On the contrary. As to national debt, it *is* sustainable, after all, we're not in default at this point. If we cut off our deficits, and are able to refinance at current interest rates, the debt will be sustainable for 30 or 40 years. It's possible, with a decrease in spending, to reduce the debt.

The part that isn't sustainable is Social Security and Medicare/Medicaid. The solution to the projected Social Security shortfall is to revise the actuarial assumptions about Social Security to the equivalent of where they were in 1937, where the life expectancy was 59 years, whereas now median life expectancy is almost 20 years greater.

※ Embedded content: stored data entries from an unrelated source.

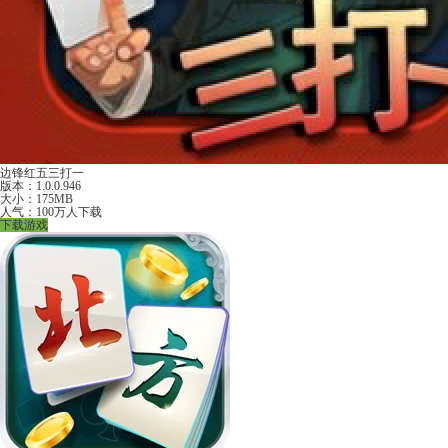
边锋红五三打一
版本：1.0.0.946
大小：175MB
人气：100万人下载
下载游戏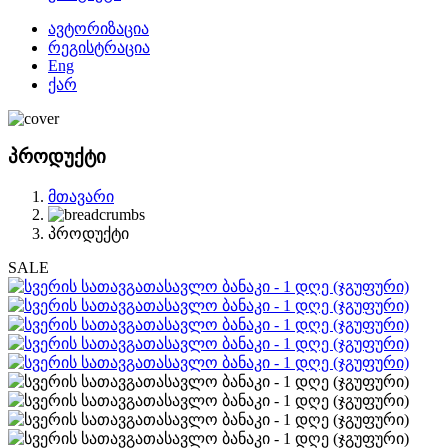
ავტორიზაცია
რეგისტრაცია
Eng
ქარ
პროდუქტი
მთავარი
პროდუქტი
SALE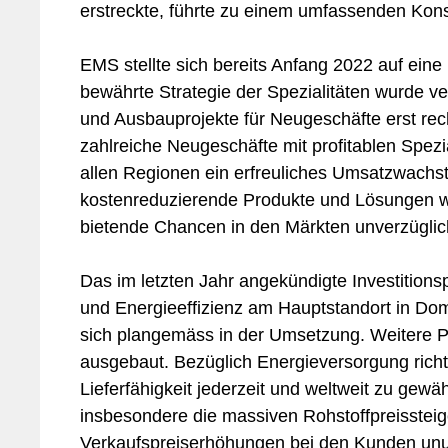
erstreckte, führte zu einem umfassenden Kon
EMS stellte sich bereits Anfang 2022 auf eine 
bewährte Strategie der Spezialitäten wurde ve
und Ausbauprojekte für Neugeschäfte erst rec
zahlreiche Neugeschäfte mit profitablen Spezial
allen Regionen ein erfreuliches Umsatzwachs
kostenreduzierende Produkte und Lösungen wu
bietende Chancen in den Märkten unverzügl
Das im letzten Jahr angekündigte Investition
und Energieeffizienz am Hauptstandort in Do
sich plangemäss in der Umsetzung. Weitere P
ausgebaut. Bezüglich Energieversorgung richte
Lieferfähigkeit jederzeit und weltweit zu gewä
insbesondere die massiven Rohstoffpreisste
Verkaufspreiserhöhungen bei den Kunden un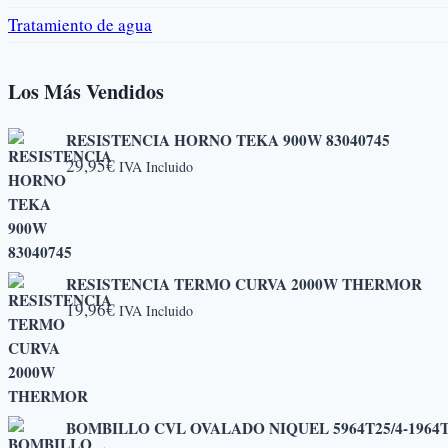
Tratamiento de agua
Los Más Vendidos
RESISTENCIA HORNO TEKA 900W 83040745
29,95
€
IVA Incluido
RESISTENCIA TERMO CURVA 2000W THERMOR
19,96
€
IVA Incluido
BOMBILLO CVL OVALADO NIQUEL 5964T25/4-1964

This might mean setting the retirement age for people who were born in, say, 1948 and beyond to 75 years of age. It could also spell the end of the Social Security Disability Income program, and benefits to dependents. As for Medicare/Medicaid, the program faces imminent insolvency, so the solution might be a lot more drastic, perhaps involving the drafting of doctors and medical personnel into the Public Health Service (whose chief officer is the Surgeon-General) and the provision of medical care at reduced pay. Actually, what's more realistic is that the medical-industrial complex will collapse, being unable to sacrifice the smallest amount of its prerogatives, perhaps aided by persistent and incurable insolvency on the part of third-party insurors.